Flying in the Face of Facts


WASHINGTON, D.C—First they said they’d never heard of an attack with planes. Then they said there had been vague mentions of something like that. But the intelligence info was full of nuance and might have meant this or that, and anyhow, the computers weren’t properly talking to one another. Now, six years after the first alarms went off in the White House under Clinton, and three years after the attacks, the horrid truth emerges: The top levels of the U.S. government knew from 1998 on that a big attack was coming. They never told us.

As reported over the weekend, the Presidential Daily Brief for December 4, 1998, was headed: “Bin Laden preparing to hijack U.S. aircraft and other attacks.” The memo said intelligence reports “suggest Bin Laden and his allies are preparing for attacks in the U.S., including an aircraft hijacking to obtain the release of Shaykh Umar Abd al-Rahman, Ramzi Yousef and Muhammad Sadiq Awda. One source quoted a senior member of [the Egyptian terrorist group] Gama at al-Islamiyya (IG), saying that as of late October the group had completed planning for an operation in the United States on behalf of bin Laden but that the operation was on hold. A senior bin Laden operative from Saudi Arabia was to visit IG counterparts in the United States soon thereafter to discuss options—perhaps including an aircraft hijacking.” All this is from Susan Schmidt of The Washington Post, who was read the text of the brief over the phone by the usual anonymous government official.

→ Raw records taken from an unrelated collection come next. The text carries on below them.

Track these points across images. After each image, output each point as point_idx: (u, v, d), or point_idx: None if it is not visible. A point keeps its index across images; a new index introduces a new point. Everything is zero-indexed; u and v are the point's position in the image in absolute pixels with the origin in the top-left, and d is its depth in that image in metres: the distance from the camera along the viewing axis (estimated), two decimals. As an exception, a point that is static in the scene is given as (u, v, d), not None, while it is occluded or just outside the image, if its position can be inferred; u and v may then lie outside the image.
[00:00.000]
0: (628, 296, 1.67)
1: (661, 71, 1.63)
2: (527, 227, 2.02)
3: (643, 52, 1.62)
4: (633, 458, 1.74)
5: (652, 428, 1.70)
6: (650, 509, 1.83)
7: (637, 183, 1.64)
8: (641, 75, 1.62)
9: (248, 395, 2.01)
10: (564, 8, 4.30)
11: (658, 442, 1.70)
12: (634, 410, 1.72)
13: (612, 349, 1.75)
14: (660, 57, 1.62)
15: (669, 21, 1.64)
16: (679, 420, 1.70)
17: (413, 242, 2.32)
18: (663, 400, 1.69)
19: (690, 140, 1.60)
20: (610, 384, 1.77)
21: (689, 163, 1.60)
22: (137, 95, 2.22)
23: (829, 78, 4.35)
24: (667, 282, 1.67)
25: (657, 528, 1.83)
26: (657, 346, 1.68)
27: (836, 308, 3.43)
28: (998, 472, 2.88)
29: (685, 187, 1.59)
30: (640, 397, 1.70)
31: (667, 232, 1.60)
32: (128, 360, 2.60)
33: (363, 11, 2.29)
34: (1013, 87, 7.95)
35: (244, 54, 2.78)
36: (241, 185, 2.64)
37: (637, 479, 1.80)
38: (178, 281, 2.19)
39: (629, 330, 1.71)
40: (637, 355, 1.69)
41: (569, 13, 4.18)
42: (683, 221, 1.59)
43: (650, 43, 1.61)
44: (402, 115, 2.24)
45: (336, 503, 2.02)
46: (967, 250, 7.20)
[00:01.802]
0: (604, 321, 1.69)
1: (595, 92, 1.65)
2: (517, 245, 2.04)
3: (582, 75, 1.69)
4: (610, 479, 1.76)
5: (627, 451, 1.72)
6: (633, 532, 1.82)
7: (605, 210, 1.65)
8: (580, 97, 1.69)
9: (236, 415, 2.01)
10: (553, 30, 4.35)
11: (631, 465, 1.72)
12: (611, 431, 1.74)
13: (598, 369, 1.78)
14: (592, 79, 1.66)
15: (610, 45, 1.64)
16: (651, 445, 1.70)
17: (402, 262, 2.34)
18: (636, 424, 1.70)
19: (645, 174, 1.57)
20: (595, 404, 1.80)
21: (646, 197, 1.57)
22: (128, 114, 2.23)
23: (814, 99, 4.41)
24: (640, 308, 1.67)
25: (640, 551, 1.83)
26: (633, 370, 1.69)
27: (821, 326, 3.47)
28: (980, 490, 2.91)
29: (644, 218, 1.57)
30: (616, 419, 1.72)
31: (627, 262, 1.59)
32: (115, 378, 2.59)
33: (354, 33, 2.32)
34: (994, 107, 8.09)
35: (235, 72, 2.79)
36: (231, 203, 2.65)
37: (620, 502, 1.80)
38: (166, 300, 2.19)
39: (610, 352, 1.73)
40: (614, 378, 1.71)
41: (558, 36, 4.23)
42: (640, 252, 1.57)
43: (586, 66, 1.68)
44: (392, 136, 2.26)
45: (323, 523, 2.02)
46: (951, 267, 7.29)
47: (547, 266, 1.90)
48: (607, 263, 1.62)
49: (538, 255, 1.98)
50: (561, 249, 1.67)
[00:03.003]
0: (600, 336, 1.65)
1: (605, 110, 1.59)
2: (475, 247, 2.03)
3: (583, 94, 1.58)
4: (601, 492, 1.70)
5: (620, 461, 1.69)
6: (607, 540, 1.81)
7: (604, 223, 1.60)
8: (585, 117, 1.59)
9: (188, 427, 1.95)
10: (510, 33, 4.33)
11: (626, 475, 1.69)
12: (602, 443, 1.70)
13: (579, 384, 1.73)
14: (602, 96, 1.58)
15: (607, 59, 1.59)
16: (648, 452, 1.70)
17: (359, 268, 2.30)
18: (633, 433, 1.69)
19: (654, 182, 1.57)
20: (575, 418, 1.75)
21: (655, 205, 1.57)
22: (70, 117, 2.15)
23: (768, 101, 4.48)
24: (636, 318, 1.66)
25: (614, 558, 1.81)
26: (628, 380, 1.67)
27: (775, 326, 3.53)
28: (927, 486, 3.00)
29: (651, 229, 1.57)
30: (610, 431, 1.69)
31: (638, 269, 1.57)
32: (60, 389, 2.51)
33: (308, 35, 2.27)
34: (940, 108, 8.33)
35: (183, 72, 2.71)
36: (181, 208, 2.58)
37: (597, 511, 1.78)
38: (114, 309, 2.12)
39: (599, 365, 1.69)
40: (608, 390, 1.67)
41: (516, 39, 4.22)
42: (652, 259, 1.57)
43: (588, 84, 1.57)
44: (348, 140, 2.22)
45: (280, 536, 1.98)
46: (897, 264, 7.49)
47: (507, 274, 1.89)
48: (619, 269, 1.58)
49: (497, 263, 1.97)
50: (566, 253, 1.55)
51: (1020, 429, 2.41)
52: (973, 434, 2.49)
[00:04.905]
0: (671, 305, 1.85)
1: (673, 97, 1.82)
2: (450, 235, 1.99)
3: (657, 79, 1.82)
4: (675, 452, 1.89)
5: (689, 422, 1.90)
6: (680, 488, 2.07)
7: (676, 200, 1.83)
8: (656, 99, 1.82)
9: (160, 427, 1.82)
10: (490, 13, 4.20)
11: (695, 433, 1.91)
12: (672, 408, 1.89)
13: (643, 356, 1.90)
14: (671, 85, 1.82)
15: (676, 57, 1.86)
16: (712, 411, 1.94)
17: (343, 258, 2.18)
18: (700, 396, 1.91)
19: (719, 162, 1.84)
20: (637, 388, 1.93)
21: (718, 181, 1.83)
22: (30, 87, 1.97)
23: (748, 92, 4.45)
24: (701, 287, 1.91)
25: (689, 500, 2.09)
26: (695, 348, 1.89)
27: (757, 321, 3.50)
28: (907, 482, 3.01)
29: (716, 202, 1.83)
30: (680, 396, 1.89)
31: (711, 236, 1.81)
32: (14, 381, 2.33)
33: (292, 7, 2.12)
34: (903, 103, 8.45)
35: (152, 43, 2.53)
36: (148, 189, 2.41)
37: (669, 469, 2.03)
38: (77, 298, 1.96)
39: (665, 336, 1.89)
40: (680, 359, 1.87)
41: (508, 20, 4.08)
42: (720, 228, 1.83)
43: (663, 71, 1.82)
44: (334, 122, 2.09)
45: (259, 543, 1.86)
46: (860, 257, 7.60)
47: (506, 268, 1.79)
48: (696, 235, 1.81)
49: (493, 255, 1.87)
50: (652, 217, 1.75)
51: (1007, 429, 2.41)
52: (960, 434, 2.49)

There’s more. The same source, or possibly another source, is quoted in the memo as saying the “operational team had evaded security checks during a recent trial run at an unidentified New York airport.” Additionally, the memo says that since Osama bin Laden had no experience in hijacking, he was probably assessing other types of operations against the U.S., notably transporting SA-7 missiles from Yemen into Saudi Arabia “to shoot down an Egyptian plane or, if unsuccessful, a U.S. military or civilian aircraft.” A Bush White House official told the Post on Saturday that there is “no record or recollection of the new White House team having been briefed on that threat information.” Just how the Clinton administration responded to this threat is to be spelled out in the 9-11 Commission report set for release July 22.

Place this memorandum amid the steady stream of warnings, and you begin to get a pretty clear picture that intelligence agencies and governments in various parts of the world were well aware that bin Laden was planning an attack in the U.S. involving commercial planes. Here are just a few of the warnings we’ve already culled from Paul Thompson’s 9-11 timeline ( In 1999, British intelligence reported to the U.S. embassy that Al Qaeda had plans to use “commercial aircraft” in “unconventional ways . . . possibly as flying bombs.” In June 2001, German intelligence warned the U.S., Britain, and Israel that Middle Eastern terrorists were planning to hijack commercial aircraft and use them as weapons. In late July 2001, Egyptian intelligence received a report from an undercover agent in Afghanistan that “20 Al Qaeda members had slipped into the U.S., and four of them had received flight training on Cessnas.” In late summer 2001, Jordanian intelligence intercepted a message stating that a major attack was being planned inside the U.S. and that aircraft would be used—the code name of the operation was said to be Big Wedding, which did in fact turn out to be the code name of the 9-11 plot. Russian president Vladimir Putin has said publicly that he ordered his intelligence agencies to alert the U.S. in summer 2001 that suicide pilots were training for attacks on U.S. targets. Five days before 9-11, a priest, considered a reliable source, heard from Muslims at a wedding of a planned attack in the U.S. using planes. This information may have come from a Milan-based Al Qaeda cell that forged documents for the organization’s operations. Wiretaps indicated that its members were aware of a plot very much like 9-11—a year before the attacks.

And these warnings don’t include a Muslim from Britain who said he was recruited by Al Qaeda to participate in the attack, but who changed his mind and went to the FBI—which turned him away. Or the FBI translator’s knowledge of an FBI source in Afghanistan who told agents in spring 2001 of a coming attack. Or the men in summer 2001 who, after taking pictures of downtown Manhattan federal buildings and police stations, were caught but then released by the feds, who didn’t find out until they were gone that their visas were fakes.

As for the normally loquacious Bill Clinton, who was president when the 1998 memo came to his desk at the White House, his remarks on 9-11 and the aftermath have been subdued and evidently aimed at protecting his own record. “There’s not a shred of evidence,” he said in an AOL online interview in late June, “that I denied either the military or the intelligence services of our country anything when they were after the terrorists in general and bin Laden in particular.” In his meeting with the 9-11 commissioners, Clinton reportedly said intelligence wasn’t strong enough to warrant an attack on Al Qaeda following the bombing of the U.S.S. Cole in Yemen in October 2000. And in his new book, My Life, he writes, in discussing a meeting on July 4, 1999, in D.C. with Pakistani prime minister Nawaz Sharif, “We had intelligence reports that Al Qaeda was planning attacks on U.S. officials and facilities in various places around the world and perhaps in the United States as well.”